Il dipendente, tra l’altro, ha diritto per tutta la durata della formazione professionale alla totalità della sua retribuzione stabilita nel contratto di lavoro.
Formazione professionale obbligatoria, rientra nell’orario di lavoro anche se svolta fuori sede
La Corte, nell’esprimere il principio citato, precisa che è del tutto irrilevante la circostanza che i periodi di formazione professionale si svolgano, in tutto o in parte, al di fuori del normale orario di lavoro.
La direttiva 2003/88, infatti, nel definire tale orario non si riferisce a quello stabilito dal contratto.
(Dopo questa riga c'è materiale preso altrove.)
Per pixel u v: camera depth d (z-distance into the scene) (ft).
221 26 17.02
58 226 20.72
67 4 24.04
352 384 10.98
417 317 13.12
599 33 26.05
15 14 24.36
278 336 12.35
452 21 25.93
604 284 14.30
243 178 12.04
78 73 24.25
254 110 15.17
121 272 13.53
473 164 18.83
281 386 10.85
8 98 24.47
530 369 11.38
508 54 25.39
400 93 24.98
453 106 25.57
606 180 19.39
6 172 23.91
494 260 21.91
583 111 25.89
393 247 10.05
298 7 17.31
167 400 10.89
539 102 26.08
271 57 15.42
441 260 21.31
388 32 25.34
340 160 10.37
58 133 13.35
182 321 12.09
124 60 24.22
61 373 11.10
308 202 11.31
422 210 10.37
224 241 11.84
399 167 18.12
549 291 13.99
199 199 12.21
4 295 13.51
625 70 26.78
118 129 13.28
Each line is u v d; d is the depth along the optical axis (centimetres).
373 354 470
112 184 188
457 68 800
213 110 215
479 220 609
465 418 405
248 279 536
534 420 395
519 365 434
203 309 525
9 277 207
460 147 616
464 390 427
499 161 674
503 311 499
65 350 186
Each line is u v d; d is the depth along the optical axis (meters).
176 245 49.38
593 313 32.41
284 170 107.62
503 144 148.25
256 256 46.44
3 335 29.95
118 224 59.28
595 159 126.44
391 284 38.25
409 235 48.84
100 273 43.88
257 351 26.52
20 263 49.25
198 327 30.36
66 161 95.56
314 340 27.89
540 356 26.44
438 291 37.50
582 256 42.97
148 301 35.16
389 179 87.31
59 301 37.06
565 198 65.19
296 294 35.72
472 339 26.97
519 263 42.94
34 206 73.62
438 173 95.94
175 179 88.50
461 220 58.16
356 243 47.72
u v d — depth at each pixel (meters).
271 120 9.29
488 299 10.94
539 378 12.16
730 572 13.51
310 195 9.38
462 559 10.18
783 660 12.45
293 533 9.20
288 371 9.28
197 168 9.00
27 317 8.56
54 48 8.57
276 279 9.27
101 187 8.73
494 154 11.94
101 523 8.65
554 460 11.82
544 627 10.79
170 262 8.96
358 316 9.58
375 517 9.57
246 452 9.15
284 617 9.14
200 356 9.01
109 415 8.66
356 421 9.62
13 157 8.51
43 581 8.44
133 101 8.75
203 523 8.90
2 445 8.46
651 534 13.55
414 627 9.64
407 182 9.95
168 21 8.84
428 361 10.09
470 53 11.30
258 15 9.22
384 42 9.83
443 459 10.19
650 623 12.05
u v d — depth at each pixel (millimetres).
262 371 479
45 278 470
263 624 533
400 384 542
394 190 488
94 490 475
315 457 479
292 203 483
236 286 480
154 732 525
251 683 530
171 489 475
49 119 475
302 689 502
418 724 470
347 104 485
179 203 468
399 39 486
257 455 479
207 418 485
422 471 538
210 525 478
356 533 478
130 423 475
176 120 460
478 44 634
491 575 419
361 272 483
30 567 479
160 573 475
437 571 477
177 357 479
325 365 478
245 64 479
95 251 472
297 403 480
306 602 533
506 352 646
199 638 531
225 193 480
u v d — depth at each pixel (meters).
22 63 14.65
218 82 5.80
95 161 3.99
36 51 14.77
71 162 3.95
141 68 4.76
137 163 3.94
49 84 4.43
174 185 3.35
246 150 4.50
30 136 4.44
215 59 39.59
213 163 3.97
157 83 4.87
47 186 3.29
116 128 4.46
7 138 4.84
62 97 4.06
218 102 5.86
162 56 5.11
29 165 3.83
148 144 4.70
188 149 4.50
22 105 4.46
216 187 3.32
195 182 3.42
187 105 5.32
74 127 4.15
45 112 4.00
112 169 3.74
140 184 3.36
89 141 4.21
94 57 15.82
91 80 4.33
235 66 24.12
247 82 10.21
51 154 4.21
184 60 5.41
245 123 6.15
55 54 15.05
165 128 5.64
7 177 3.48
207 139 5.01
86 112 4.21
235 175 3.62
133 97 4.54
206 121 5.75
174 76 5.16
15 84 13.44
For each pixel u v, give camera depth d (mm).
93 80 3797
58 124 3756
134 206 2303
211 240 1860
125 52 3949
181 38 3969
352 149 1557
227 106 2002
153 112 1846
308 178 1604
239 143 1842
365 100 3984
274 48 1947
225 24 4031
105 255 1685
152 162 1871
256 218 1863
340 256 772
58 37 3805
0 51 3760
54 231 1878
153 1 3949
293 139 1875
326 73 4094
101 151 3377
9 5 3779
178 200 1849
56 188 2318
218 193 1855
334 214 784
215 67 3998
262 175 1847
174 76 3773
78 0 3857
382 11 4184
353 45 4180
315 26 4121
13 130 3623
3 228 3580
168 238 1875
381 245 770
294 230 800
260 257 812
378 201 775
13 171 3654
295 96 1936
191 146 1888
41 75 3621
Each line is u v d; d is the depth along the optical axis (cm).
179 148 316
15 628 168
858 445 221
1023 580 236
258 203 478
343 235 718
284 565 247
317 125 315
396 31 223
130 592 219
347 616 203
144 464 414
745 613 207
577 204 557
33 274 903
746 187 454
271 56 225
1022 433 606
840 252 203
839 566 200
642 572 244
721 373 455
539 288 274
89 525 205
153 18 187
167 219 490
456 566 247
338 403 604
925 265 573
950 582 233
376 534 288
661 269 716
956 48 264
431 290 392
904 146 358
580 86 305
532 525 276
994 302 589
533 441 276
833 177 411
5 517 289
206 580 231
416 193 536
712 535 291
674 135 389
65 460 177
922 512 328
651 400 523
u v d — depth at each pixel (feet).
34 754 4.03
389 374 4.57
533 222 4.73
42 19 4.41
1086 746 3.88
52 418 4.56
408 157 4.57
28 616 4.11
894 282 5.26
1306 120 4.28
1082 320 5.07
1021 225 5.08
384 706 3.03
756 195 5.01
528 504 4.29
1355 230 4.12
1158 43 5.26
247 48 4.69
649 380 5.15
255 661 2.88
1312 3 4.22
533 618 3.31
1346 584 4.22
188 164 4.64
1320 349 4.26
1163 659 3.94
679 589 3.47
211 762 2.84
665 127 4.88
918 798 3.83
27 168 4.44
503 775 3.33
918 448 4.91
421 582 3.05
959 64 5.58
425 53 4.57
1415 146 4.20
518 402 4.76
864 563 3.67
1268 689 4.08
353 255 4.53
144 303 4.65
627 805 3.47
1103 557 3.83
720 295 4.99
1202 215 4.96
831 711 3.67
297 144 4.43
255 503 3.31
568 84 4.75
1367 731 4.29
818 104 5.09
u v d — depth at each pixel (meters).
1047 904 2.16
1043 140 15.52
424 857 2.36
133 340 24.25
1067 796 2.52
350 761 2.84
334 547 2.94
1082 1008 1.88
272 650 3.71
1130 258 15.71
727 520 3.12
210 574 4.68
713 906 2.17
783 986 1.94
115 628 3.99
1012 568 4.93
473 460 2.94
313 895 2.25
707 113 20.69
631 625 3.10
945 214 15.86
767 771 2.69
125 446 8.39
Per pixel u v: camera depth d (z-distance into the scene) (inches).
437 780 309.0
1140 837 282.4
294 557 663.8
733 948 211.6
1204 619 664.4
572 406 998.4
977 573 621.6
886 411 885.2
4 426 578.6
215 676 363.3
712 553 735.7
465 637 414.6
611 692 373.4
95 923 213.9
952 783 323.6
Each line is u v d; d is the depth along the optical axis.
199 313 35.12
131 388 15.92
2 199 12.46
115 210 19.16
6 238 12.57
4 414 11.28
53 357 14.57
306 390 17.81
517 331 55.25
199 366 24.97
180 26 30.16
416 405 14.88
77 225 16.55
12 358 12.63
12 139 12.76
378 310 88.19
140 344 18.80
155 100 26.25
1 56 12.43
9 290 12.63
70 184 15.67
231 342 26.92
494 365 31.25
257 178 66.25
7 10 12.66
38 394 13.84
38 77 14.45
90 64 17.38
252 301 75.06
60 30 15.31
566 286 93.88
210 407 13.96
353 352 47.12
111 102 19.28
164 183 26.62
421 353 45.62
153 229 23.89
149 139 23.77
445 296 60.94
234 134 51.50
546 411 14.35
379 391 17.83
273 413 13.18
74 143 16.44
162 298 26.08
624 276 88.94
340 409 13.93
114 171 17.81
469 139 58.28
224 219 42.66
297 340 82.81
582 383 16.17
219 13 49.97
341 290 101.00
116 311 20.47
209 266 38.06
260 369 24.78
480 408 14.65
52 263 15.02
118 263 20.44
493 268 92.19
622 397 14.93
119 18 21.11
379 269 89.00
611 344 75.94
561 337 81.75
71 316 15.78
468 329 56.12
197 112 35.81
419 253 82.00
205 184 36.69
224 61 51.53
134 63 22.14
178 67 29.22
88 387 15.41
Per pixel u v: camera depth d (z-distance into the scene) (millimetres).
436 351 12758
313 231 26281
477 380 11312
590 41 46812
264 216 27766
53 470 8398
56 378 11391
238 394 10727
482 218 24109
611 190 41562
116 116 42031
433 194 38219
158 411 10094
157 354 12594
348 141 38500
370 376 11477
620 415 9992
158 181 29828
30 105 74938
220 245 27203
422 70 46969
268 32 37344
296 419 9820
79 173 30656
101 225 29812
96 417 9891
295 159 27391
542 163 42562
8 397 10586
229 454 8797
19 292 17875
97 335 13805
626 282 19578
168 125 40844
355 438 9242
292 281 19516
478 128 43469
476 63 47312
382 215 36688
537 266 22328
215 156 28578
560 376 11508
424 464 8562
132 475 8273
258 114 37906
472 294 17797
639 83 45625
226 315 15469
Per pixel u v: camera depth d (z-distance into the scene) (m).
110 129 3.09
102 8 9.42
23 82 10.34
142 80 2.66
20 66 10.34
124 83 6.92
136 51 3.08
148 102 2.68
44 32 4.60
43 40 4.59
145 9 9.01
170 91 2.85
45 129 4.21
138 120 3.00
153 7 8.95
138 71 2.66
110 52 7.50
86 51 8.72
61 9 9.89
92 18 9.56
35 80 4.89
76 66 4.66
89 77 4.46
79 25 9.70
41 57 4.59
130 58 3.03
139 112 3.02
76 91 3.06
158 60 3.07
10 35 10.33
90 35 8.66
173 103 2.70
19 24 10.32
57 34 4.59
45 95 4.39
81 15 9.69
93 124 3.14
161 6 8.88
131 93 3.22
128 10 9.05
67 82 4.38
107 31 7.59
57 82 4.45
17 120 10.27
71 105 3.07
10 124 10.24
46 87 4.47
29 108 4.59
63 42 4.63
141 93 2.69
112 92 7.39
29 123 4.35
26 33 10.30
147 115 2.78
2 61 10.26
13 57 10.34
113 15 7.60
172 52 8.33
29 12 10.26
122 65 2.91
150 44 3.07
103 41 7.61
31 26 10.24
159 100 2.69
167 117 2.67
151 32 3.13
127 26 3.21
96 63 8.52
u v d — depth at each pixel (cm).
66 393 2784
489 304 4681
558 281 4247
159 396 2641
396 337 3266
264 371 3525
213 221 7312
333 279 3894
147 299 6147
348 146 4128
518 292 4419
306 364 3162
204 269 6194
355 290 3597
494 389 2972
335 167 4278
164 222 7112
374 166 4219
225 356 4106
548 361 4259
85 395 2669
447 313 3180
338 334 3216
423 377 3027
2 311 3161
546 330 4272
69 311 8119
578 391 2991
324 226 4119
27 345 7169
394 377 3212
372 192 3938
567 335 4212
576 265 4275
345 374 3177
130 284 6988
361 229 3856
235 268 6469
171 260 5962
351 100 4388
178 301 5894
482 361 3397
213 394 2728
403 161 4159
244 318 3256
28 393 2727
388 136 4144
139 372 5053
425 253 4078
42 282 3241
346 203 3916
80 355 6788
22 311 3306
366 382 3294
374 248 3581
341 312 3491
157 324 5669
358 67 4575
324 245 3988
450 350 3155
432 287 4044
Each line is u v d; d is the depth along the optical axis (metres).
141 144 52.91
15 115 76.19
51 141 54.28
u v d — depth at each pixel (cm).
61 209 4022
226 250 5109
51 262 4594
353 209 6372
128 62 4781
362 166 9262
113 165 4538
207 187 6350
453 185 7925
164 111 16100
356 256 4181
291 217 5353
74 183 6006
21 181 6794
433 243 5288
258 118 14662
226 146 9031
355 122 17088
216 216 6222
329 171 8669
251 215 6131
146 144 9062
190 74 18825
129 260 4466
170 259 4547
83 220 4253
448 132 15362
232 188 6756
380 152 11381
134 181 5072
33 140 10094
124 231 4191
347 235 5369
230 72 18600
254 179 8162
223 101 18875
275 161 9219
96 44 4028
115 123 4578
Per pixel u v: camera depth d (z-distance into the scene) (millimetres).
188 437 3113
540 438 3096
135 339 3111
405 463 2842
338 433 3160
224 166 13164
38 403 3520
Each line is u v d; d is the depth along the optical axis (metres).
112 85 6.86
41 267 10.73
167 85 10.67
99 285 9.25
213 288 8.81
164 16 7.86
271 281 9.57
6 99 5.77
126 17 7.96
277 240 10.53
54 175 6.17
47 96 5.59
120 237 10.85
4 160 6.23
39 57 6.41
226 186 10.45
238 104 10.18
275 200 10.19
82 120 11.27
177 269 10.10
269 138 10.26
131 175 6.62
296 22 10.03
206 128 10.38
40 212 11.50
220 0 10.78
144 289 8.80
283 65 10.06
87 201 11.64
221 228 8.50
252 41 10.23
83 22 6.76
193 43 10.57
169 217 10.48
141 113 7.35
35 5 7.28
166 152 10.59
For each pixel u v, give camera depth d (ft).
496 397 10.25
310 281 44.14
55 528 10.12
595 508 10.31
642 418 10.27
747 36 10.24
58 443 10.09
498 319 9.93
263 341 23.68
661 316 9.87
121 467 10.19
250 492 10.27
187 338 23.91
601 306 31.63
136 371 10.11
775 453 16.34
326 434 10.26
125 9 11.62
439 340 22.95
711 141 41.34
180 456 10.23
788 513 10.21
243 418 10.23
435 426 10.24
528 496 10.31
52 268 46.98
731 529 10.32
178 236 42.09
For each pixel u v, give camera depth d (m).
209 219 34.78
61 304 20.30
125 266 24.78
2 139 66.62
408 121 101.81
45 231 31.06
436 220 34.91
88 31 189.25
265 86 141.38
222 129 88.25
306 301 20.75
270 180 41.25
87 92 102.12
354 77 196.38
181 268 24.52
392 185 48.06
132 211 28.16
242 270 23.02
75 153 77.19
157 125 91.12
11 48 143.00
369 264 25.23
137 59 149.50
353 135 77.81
E, ancora, non ha nessuna importanza che la formazione professionale si svolga non sul luogo abituale di lavoro ma nei locali dell’impresa che fornisce i servizi di formazione.
Questa circostanza, chiarisce la Corte, non esclude che così il lavoratore sia costretto comunque ad essere fisicamente presente sul luogo stabilito.
Infine, neppure il fatto che questa attività di formazione sia diversa da quella che il lavoratore svolge normalmente impedisce di qualificare tali periodi come orario di lavoro.
Anche in questo caso, infatti, basta che la formazione professionale sia seguita su iniziativa del datore di lavoro e che il dipendente sia soggetto, nell’ambito di tale formazione, alle sue istruzioni.